### EXERCISE MATERIALS
+ + + +

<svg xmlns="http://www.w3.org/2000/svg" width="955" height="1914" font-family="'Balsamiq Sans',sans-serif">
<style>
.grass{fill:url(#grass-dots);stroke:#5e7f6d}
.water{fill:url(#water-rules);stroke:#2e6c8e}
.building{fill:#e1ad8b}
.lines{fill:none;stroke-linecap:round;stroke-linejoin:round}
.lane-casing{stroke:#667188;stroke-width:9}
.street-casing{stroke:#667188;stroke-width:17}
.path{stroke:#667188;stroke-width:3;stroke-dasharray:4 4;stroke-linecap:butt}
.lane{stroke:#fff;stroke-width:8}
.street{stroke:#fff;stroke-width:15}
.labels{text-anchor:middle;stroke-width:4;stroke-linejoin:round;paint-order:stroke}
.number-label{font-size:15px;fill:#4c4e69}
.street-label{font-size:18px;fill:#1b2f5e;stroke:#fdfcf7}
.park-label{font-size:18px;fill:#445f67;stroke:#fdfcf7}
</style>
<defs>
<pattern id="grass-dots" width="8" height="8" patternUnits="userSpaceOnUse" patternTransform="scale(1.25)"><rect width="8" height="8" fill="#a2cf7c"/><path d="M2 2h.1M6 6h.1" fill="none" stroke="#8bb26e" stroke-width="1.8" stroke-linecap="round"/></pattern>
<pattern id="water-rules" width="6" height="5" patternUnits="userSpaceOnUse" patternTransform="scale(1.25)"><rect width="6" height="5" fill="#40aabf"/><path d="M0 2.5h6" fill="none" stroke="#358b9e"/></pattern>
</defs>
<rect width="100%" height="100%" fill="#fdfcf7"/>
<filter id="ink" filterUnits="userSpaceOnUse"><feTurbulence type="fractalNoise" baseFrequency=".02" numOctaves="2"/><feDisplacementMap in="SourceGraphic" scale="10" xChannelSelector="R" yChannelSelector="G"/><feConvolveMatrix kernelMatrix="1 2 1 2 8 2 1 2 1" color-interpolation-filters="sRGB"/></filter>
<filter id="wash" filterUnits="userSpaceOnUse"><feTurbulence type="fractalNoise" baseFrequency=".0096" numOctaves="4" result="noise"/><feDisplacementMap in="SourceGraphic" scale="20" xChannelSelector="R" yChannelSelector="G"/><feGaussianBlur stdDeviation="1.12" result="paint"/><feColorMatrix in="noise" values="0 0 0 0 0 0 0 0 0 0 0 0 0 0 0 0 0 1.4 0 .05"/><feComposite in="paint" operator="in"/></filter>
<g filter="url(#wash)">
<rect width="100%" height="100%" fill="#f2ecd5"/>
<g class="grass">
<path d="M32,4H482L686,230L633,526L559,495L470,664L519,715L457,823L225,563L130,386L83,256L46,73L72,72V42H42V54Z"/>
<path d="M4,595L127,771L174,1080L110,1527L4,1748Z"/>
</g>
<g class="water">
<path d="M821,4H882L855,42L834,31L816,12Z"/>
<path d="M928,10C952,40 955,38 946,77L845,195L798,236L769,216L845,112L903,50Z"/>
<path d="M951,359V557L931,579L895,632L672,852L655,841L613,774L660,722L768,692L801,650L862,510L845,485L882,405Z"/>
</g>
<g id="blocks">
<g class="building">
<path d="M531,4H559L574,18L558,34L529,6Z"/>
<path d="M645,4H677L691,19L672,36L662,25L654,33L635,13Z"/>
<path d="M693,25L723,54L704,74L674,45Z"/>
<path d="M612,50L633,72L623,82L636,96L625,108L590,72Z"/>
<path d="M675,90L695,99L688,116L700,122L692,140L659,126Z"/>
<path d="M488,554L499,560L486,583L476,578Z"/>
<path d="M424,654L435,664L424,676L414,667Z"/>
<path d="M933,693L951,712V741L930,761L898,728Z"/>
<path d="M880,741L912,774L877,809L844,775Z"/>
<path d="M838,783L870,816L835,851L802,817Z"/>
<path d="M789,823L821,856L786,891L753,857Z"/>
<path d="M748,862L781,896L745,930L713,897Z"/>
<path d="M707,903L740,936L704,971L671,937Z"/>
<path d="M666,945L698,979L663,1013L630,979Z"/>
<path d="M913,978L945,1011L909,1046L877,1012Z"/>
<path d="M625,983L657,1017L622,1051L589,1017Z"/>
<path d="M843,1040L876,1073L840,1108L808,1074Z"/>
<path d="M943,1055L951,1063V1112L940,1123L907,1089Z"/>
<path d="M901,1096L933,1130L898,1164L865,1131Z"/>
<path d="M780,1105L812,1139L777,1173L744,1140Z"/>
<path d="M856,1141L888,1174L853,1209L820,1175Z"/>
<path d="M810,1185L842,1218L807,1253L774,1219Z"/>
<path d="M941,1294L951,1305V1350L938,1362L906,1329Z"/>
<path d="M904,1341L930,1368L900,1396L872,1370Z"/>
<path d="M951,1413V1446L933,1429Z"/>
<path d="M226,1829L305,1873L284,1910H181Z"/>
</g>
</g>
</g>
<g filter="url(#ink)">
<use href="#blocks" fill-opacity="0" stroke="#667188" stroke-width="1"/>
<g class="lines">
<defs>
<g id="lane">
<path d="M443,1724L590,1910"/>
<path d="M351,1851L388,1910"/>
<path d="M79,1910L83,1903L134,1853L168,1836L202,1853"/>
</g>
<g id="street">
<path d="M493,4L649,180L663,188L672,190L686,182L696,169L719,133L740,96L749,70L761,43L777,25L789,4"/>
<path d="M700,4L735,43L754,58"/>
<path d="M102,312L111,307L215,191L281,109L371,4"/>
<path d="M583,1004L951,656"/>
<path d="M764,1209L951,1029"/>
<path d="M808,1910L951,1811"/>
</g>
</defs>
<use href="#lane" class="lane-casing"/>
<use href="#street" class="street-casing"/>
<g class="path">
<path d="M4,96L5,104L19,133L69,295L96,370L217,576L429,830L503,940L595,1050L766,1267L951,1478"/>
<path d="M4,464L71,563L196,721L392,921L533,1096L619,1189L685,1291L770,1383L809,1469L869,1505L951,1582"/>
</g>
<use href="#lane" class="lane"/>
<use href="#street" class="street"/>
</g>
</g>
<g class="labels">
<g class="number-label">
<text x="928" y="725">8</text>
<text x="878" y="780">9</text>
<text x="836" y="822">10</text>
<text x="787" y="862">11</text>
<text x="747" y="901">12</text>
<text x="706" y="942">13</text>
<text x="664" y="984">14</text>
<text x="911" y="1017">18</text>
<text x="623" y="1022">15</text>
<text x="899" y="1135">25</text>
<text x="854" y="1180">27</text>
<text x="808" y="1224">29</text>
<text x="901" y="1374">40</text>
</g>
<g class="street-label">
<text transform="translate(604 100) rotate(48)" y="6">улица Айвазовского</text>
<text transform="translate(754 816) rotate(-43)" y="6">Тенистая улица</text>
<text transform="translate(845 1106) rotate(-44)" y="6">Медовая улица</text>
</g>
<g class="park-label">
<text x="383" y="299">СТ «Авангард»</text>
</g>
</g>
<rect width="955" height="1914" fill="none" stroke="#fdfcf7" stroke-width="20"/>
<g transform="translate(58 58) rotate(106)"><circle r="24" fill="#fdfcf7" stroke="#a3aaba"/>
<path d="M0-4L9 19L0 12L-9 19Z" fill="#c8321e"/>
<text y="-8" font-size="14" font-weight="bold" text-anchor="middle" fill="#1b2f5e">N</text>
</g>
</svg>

+ + + +

### EXERCISE PROMPT
The complete set of entries above must be reproduced verbatim.

### REPLY
<svg xmlns="http://www.w3.org/2000/svg" width="955" height="1914" font-family="'Balsamiq Sans',sans-serif">
<style>
.grass{fill:url(#grass-dots);stroke:#5e7f6d}
.water{fill:url(#water-rules);stroke:#2e6c8e}
.building{fill:#e1ad8b}
.lines{fill:none;stroke-linecap:round;stroke-linejoin:round}
.lane-casing{stroke:#667188;stroke-width:9}
.street-casing{stroke:#667188;stroke-width:17}
.path{stroke:#667188;stroke-width:3;stroke-dasharray:4 4;stroke-linecap:butt}
.lane{stroke:#fff;stroke-width:8}
.street{stroke:#fff;stroke-width:15}
.labels{text-anchor:middle;stroke-width:4;stroke-linejoin:round;paint-order:stroke}
.number-label{font-size:15px;fill:#4c4e69}
.street-label{font-size:18px;fill:#1b2f5e;stroke:#fdfcf7}
.park-label{font-size:18px;fill:#445f67;stroke:#fdfcf7}
</style>
<defs>
<pattern id="grass-dots" width="8" height="8" patternUnits="userSpaceOnUse" patternTransform="scale(1.25)"><rect width="8" height="8" fill="#a2cf7c"/><path d="M2 2h.1M6 6h.1" fill="none" stroke="#8bb26e" stroke-width="1.8" stroke-linecap="round"/></pattern>
<pattern id="water-rules" width="6" height="5" patternUnits="userSpaceOnUse" patternTransform="scale(1.25)"><rect width="6" height="5" fill="#40aabf"/><path d="M0 2.5h6" fill="none" stroke="#358b9e"/></pattern>
</defs>
<rect width="100%" height="100%" fill="#fdfcf7"/>
<filter id="ink" filterUnits="userSpaceOnUse"><feTurbulence type="fractalNoise" baseFrequency=".02" numOctaves="2"/><feDisplacementMap in="SourceGraphic" scale="10" xChannelSelector="R" yChannelSelector="G"/><feConvolveMatrix kernelMatrix="1 2 1 2 8 2 1 2 1" color-interpolation-filters="sRGB"/></filter>
<filter id="wash" filterUnits="userSpaceOnUse"><feTurbulence type="fractalNoise" baseFrequency=".0096" numOctaves="4" result="noise"/><feDisplacementMap in="SourceGraphic" scale="20" xChannelSelector="R" yChannelSelector="G"/><feGaussianBlur stdDeviation="1.12" result="paint"/><feColorMatrix in="noise" values="0 0 0 0 0 0 0 0 0 0 0 0 0 0 0 0 0 1.4 0 .05"/><feComposite in="paint" operator="in"/></filter>
<g filter="url(#wash)">
<rect width="100%" height="100%" fill="#f2ecd5"/>
<g class="grass">
<path d="M32,4H482L686,230L633,526L559,495L470,664L519,715L457,823L225,563L130,386L83,256L46,73L72,72V42H42V54Z"/>
<path d="M4,595L127,771L174,1080L110,1527L4,1748Z"/>
</g>
<g class="water">
<path d="M821,4H882L855,42L834,31L816,12Z"/>
<path d="M928,10C952,40 955,38 946,77L845,195L798,236L769,216L845,112L903,50Z"/>
<path d="M951,359V557L931,579L895,632L672,852L655,841L613,774L660,722L768,692L801,650L862,510L845,485L882,405Z"/>
</g>
<g id="blocks">
<g class="building">
<path d="M531,4H559L574,18L558,34L529,6Z"/>
<path d="M645,4H677L691,19L672,36L662,25L654,33L635,13Z"/>
<path d="M693,25L723,54L704,74L674,45Z"/>
<path d="M612,50L633,72L623,82L636,96L625,108L590,72Z"/>
<path d="M675,90L695,99L688,116L700,122L692,140L659,126Z"/>
<path d="M488,554L499,560L486,583L476,578Z"/>
<path d="M424,654L435,664L424,676L414,667Z"/>
<path d="M933,693L951,712V741L930,761L898,728Z"/>
<path d="M880,741L912,774L877,809L844,775Z"/>
<path d="M838,783L870,816L835,851L802,817Z"/>
<path d="M789,823L821,856L786,891L753,857Z"/>
<path d="M748,862L781,896L745,930L713,897Z"/>
<path d="M707,903L740,936L704,971L671,937Z"/>
<path d="M666,945L698,979L663,1013L630,979Z"/>
<path d="M913,978L945,1011L909,1046L877,1012Z"/>
<path d="M625,983L657,1017L622,1051L589,1017Z"/>
<path d="M843,1040L876,1073L840,1108L808,1074Z"/>
<path d="M943,1055L951,1063V1112L940,1123L907,1089Z"/>
<path d="M901,1096L933,1130L898,1164L865,1131Z"/>
<path d="M780,1105L812,1139L777,1173L744,1140Z"/>
<path d="M856,1141L888,1174L853,1209L820,1175Z"/>
<path d="M810,1185L842,1218L807,1253L774,1219Z"/>
<path d="M941,1294L951,1305V1350L938,1362L906,1329Z"/>
<path d="M904,1341L930,1368L900,1396L872,1370Z"/>
<path d="M951,1413V1446L933,1429Z"/>
<path d="M226,1829L305,1873L284,1910H181Z"/>
</g>
</g>
</g>
<g filter="url(#ink)">
<use href="#blocks" fill-opacity="0" stroke="#667188" stroke-width="1"/>
<g class="lines">
<defs>
<g id="lane">
<path d="M443,1724L590,1910"/>
<path d="M351,1851L388,1910"/>
<path d="M79,1910L83,1903L134,1853L168,1836L202,1853"/>
</g>
<g id="street">
<path d="M493,4L649,180L663,188L672,190L686,182L696,169L719,133L740,96L749,70L761,43L777,25L789,4"/>
<path d="M700,4L735,43L754,58"/>
<path d="M102,312L111,307L215,191L281,109L371,4"/>
<path d="M583,1004L951,656"/>
<path d="M764,1209L951,1029"/>
<path d="M808,1910L951,1811"/>
</g>
</defs>
<use href="#lane" class="lane-casing"/>
<use href="#street" class="street-casing"/>
<g class="path">
<path d="M4,96L5,104L19,133L69,295L96,370L217,576L429,830L503,940L595,1050L766,1267L951,1478"/>
<path d="M4,464L71,563L196,721L392,921L533,1096L619,1189L685,1291L770,1383L809,1469L869,1505L951,1582"/>
</g>
<use href="#lane" class="lane"/>
<use href="#street" class="street"/>
</g>
</g>
<g class="labels">
<g class="number-label">
<text x="928" y="725">8</text>
<text x="878" y="780">9</text>
<text x="836" y="822">10</text>
<text x="787" y="862">11</text>
<text x="747" y="901">12</text>
<text x="706" y="942">13</text>
<text x="664" y="984">14</text>
<text x="911" y="1017">18</text>
<text x="623" y="1022">15</text>
<text x="899" y="1135">25</text>
<text x="854" y="1180">27</text>
<text x="808" y="1224">29</text>
<text x="901" y="1374">40</text>
</g>
<g class="street-label">
<text transform="translate(604 100) rotate(48)" y="6">улица Айвазовского</text>
<text transform="translate(754 816) rotate(-43)" y="6">Тенистая улица</text>
<text transform="translate(845 1106) rotate(-44)" y="6">Медовая улица</text>
</g>
<g class="park-label">
<text x="383" y="299">СТ «Авангард»</text>
</g>
</g>
<rect width="955" height="1914" fill="none" stroke="#fdfcf7" stroke-width="20"/>
<g transform="translate(58 58) rotate(106)"><circle r="24" fill="#fdfcf7" stroke="#a3aaba"/>
<path d="M0-4L9 19L0 12L-9 19Z" fill="#c8321e"/>
<text y="-8" font-size="14" font-weight="bold" text-anchor="middle" fill="#1b2f5e">N</text>
</g>
</svg>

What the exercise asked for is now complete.